Asansörün kapıları kapanırken Steve ve Natasha'nın konuşması geldi. Steve birini seviyordu. Bu güzel bir şeydi ama benim açımdan değildi, yani içimden bir ses öyle söylüyordu. Kimi seviyordu ki?
Natasha'dan devam;
Tony mutfaktan çıktıktan sonra cebimden telefonumu çıkardım. Steve'e mesaj gönderdim.
Natasha: Steve Tony'i ikna ettim. Birazdan çıkacağız elimden geldiğince oyalayacağım sende elini çabuk tut.
Steve: Sana çok teşekkür ederim sen olmasan büyük ihtimalle beceremezdim sürpriz işini.
Natasha: Sonra teşekkür edersin yüzbaşı :D
Steve ile kısa bir konuşma yaptıktan sonra mutfaktan çıktım. Asansörü çağırdım, asansöre binip -1. kata bastım. Bir kaç dakika sonra yenilmezler binasının önündeydim. Tony arabanın içinde bekliyordu. Şoför koltuğunun yan tarafındaki koltuğun kapısını açıp bindim. Arabaya binmemle Tony'in koltukta irkilmesi bir oldu.
"Bişey mi oldu?" diye sordum Tony'e bakarken. Başını olumsuz anlamda sallayıp "Hayır sadece dalmışım." dedi. Ardından "Nereye gidiyoruz?" diye sordu. "Alışveriş merkezine." dedim. Tony fazla durgundu sanki. "Tony bir şey mi oldu fazla durgunsun sanki?" dedim ne olduğunu anlamak istercesine. "Hayır ben gayet iyiyim." dedi cılız bir şekilde gülerken. "Peki öyle olsun." demekle yetindim ama bir şeyler vardı orası kesindi.
5 saat sonra, saat akşam 20:00
Steve'den devam;
Saatlerdir hazırlık yapıyordum, ama buradaki görüntü buna değmişti. Şimdi sadece iki işim kalmıştı birincisi gidip üstümü değiştirmem gerektiği diğeri ise Tony'in gelmesini beklemekti ki bu en önemli kısımdı.
Kendi odamdaki banyoda kısa bir duş alıp çıktım.

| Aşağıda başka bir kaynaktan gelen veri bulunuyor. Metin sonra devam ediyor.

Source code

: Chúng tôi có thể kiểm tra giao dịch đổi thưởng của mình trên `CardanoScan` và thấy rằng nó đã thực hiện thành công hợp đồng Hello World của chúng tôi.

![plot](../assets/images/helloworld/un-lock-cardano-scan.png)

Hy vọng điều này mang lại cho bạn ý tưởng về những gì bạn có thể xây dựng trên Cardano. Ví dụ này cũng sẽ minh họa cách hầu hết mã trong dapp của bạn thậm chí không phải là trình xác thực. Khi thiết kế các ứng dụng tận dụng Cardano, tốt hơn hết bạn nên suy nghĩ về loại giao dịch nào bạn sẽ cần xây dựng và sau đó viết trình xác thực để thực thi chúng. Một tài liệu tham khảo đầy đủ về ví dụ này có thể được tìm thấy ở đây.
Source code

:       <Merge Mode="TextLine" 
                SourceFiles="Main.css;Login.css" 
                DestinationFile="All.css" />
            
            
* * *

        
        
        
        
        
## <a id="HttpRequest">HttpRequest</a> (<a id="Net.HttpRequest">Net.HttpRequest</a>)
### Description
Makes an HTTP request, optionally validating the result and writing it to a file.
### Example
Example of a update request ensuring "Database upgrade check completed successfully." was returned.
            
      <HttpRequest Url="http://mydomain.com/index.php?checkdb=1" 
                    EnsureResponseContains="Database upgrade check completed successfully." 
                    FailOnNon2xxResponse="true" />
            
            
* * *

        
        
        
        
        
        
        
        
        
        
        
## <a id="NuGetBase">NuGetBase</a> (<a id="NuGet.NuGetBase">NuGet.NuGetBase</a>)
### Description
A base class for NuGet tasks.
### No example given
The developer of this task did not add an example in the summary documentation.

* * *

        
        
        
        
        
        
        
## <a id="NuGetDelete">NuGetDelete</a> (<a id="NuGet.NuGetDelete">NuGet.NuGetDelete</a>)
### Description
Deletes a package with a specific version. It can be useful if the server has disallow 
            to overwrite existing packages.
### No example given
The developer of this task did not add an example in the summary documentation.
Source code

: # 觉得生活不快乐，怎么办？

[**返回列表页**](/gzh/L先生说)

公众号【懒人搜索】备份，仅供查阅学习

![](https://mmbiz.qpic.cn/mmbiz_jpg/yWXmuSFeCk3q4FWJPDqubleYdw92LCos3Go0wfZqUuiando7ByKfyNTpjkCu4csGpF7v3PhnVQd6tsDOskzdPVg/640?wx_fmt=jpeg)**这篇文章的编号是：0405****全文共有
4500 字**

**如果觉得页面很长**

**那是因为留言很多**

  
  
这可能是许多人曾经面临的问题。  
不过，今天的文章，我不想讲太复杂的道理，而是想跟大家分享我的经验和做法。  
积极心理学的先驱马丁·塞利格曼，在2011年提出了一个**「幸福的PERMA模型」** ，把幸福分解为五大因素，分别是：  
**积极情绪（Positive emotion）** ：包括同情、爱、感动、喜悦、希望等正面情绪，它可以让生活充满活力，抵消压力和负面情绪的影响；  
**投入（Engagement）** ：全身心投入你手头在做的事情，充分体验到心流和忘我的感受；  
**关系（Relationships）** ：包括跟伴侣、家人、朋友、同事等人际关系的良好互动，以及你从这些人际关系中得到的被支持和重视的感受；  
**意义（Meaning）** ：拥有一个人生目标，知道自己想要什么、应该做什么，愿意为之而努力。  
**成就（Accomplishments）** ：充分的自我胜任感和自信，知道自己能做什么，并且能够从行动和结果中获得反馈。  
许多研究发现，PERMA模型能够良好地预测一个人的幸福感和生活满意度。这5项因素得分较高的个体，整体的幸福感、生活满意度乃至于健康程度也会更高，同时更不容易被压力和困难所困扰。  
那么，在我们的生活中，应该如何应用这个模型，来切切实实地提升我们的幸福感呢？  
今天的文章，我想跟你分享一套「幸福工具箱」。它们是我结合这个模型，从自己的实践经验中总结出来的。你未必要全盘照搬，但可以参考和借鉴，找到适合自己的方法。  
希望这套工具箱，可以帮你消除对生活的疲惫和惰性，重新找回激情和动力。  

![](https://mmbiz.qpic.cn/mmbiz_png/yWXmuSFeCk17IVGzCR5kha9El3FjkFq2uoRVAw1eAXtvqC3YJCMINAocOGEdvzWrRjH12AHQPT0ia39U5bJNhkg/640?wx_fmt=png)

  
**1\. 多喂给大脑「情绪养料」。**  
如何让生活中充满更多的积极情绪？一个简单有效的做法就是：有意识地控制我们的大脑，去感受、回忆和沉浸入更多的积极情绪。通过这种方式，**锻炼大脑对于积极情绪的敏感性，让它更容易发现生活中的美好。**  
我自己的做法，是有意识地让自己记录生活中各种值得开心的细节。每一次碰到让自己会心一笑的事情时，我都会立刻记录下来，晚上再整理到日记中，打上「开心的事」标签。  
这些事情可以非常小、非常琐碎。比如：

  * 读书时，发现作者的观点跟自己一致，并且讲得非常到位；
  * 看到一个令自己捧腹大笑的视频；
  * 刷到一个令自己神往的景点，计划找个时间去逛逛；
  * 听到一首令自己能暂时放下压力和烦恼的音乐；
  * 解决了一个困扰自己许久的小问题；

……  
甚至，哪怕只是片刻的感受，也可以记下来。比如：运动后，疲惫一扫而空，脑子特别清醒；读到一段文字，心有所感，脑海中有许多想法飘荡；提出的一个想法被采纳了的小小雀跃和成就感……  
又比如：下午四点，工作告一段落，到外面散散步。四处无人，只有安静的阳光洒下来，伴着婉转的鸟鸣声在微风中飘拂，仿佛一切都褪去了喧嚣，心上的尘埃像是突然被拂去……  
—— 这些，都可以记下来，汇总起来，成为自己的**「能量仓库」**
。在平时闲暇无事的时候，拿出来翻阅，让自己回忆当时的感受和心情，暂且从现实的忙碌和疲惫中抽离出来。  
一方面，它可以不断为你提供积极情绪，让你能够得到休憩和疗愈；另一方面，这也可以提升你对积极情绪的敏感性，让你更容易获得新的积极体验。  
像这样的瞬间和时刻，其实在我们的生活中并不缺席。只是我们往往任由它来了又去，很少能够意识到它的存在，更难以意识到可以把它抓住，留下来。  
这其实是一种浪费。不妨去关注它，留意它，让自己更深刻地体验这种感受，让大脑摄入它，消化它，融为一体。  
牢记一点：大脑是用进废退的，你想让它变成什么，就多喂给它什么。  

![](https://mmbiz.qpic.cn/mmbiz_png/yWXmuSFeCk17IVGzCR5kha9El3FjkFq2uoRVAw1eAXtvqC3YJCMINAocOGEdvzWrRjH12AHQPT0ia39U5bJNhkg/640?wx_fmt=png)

Dolabımın önüne geçip dolabın kapaklarını açtım, şimdi ne giyeceğime karar vermem gerekiyordu. Dolabın içinden lacivert bir takım, beyaz bir gömlek ve siyah bir kravat aldım. Kıyafetleri özenle yatağımın üstüne yerleştirirken üstüme iç çamaşırlarımı giydim. Üstümü giyinirken asansörün geldiğine dair sesi duydum. Kravatımı da bağlayıp odadan çıktım. Odadan çıktığımda gördüğüm manzara karşısında keşke çıkmasaydım diye düşünmeme engel olmadım. Gözlerimin dolarken, Tony bir kadının beline kolunu atmış dudaklarına doğru yaklaşıyordu.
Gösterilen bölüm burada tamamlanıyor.